### Directions:
Each record here should be printed again exactly; please leave its pictures out.
***** Records for this task *****
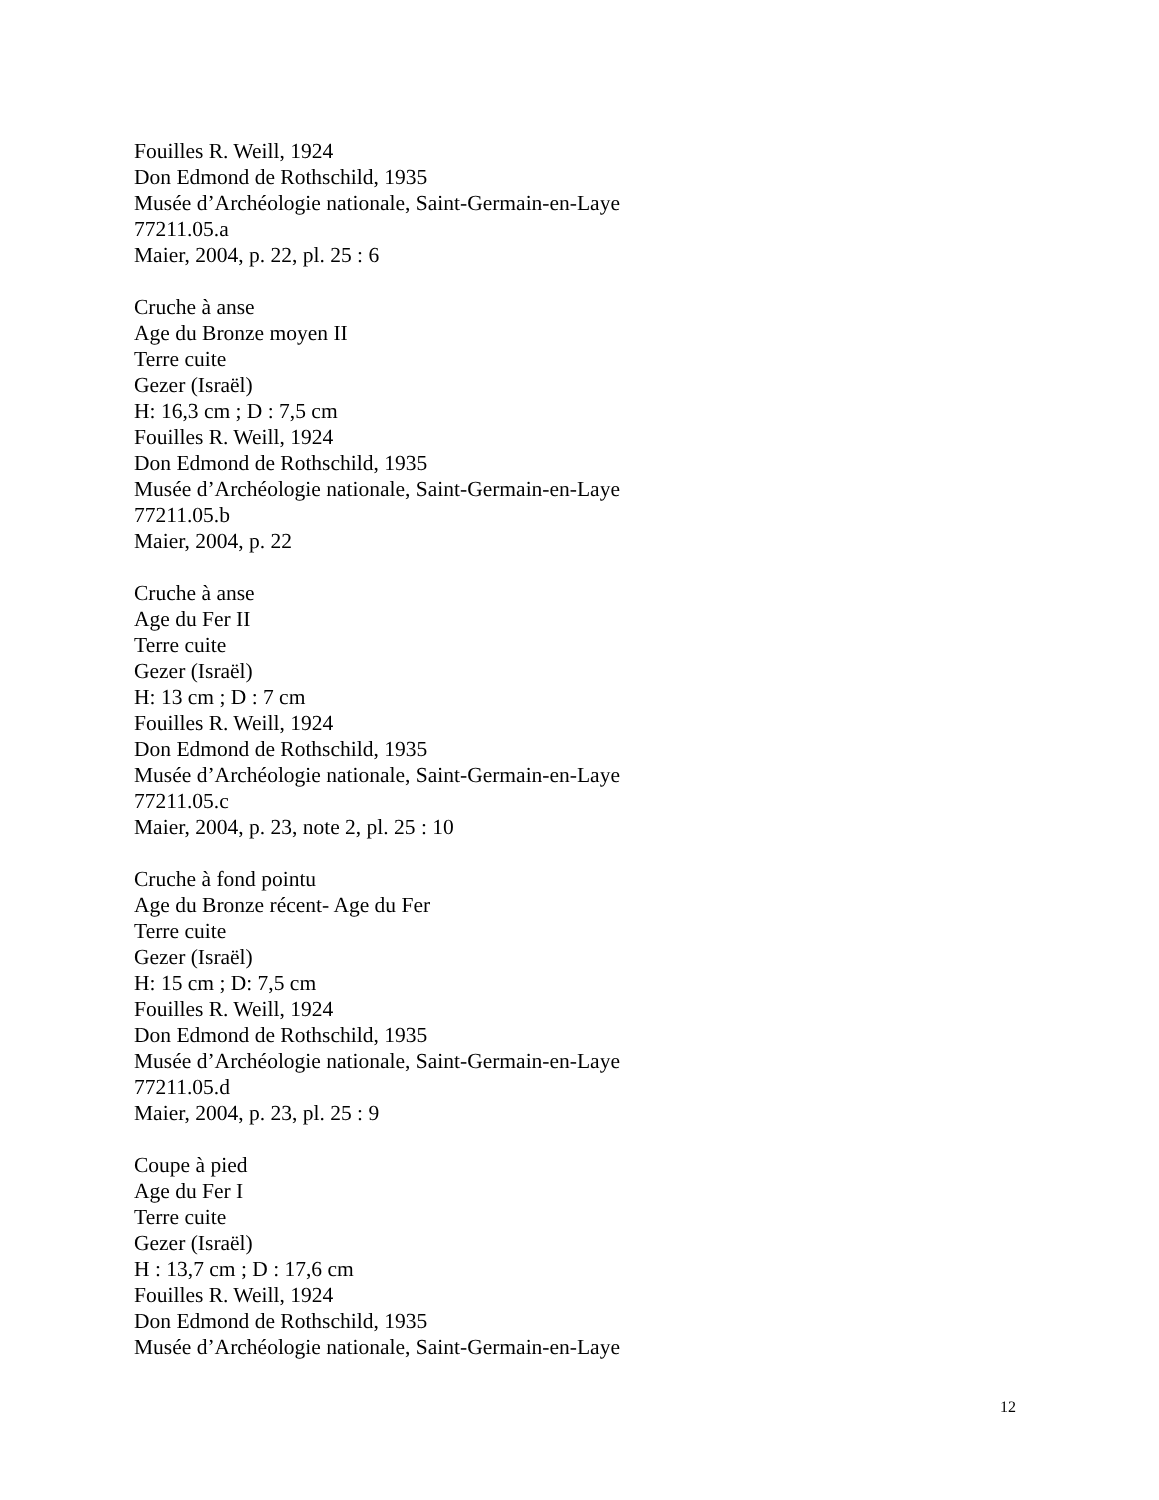Fouilles R. Weill, 1924
Don Edmond de Rothschild, 1935
Musée d’Archéologie nationale, Saint-Germain-en-Laye
77211.05.a
Maier, 2004, p. 22, pl. 25 : 6
Cruche à anse
Age du Bronze moyen II
Terre cuite
Gezer (Israël)
H: 16,3 cm ; D : 7,5 cm
Fouilles R. Weill, 1924
Don Edmond de Rothschild, 1935
Musée d’Archéologie nationale, Saint-Germain-en-Laye
77211.05.b
Maier, 2004, p. 22
Cruche à anse
Age du Fer II
Terre cuite
Gezer (Israël)
H: 13 cm ; D : 7 cm
Fouilles R. Weill, 1924
Don Edmond de Rothschild, 1935
Musée d’Archéologie nationale, Saint-Germain-en-Laye
77211.05.c
Maier, 2004, p. 23, note 2, pl. 25 : 10
Cruche à fond pointu
Age du Bronze récent- Age du Fer
Terre cuite
Gezer (Israël)
H: 15 cm ; D: 7,5 cm
Fouilles R. Weill, 1924
Don Edmond de Rothschild, 1935
Musée d’Archéologie nationale, Saint-Germain-en-Laye
77211.05.d
Maier, 2004, p. 23, pl. 25 : 9
Coupe à pied
Age du Fer I
Terre cuite
Gezer (Israël)
H : 13,7 cm ; D : 17,6 cm
Fouilles R. Weill, 1924
Don Edmond de Rothschild, 1935
Musée d’Archéologie nationale, Saint-Germain-en-Laye
12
*****
### Reply to the exercise:
Fouilles R. Weill, 1924
Don Edmond de Rothschild, 1935
Musée d’Archéologie nationale, Saint-Germain-en-Laye
77211.05.a
Maier, 2004, p. 22, pl. 25 : 6
Cruche à anse
Age du Bronze moyen II
Terre cuite
Gezer (Israël)
H: 16,3 cm ; D : 7,5 cm
Fouilles R. Weill, 1924
Don Edmond de Rothschild, 1935
Musée d’Archéologie nationale, Saint-Germain-en-Laye
77211.05.b
Maier, 2004, p. 22
Cruche à anse
Age du Fer II
Terre cuite
Gezer (Israël)
H: 13 cm ; D : 7 cm
Fouilles R. Weill, 1924
Don Edmond de Rothschild, 1935
Musée d’Archéologie nationale, Saint-Germain-en-Laye
77211.05.c
Maier, 2004, p. 23, note 2, pl. 25 : 10
Cruche à fond pointu
Age du Bronze récent- Age du Fer
Terre cuite
Gezer (Israël)
H: 15 cm ; D: 7,5 cm
Fouilles R. Weill, 1924
Don Edmond de Rothschild, 1935
Musée d’Archéologie nationale, Saint-Germain-en-Laye
77211.05.d
Maier, 2004, p. 23, pl. 25 : 9
Coupe à pied
Age du Fer I
Terre cuite
Gezer (Israël)
H : 13,7 cm ; D : 17,6 cm
Fouilles R. Weill, 1924
Don Edmond de Rothschild, 1935
Musée d’Archéologie nationale, Saint-Germain-en-Laye
12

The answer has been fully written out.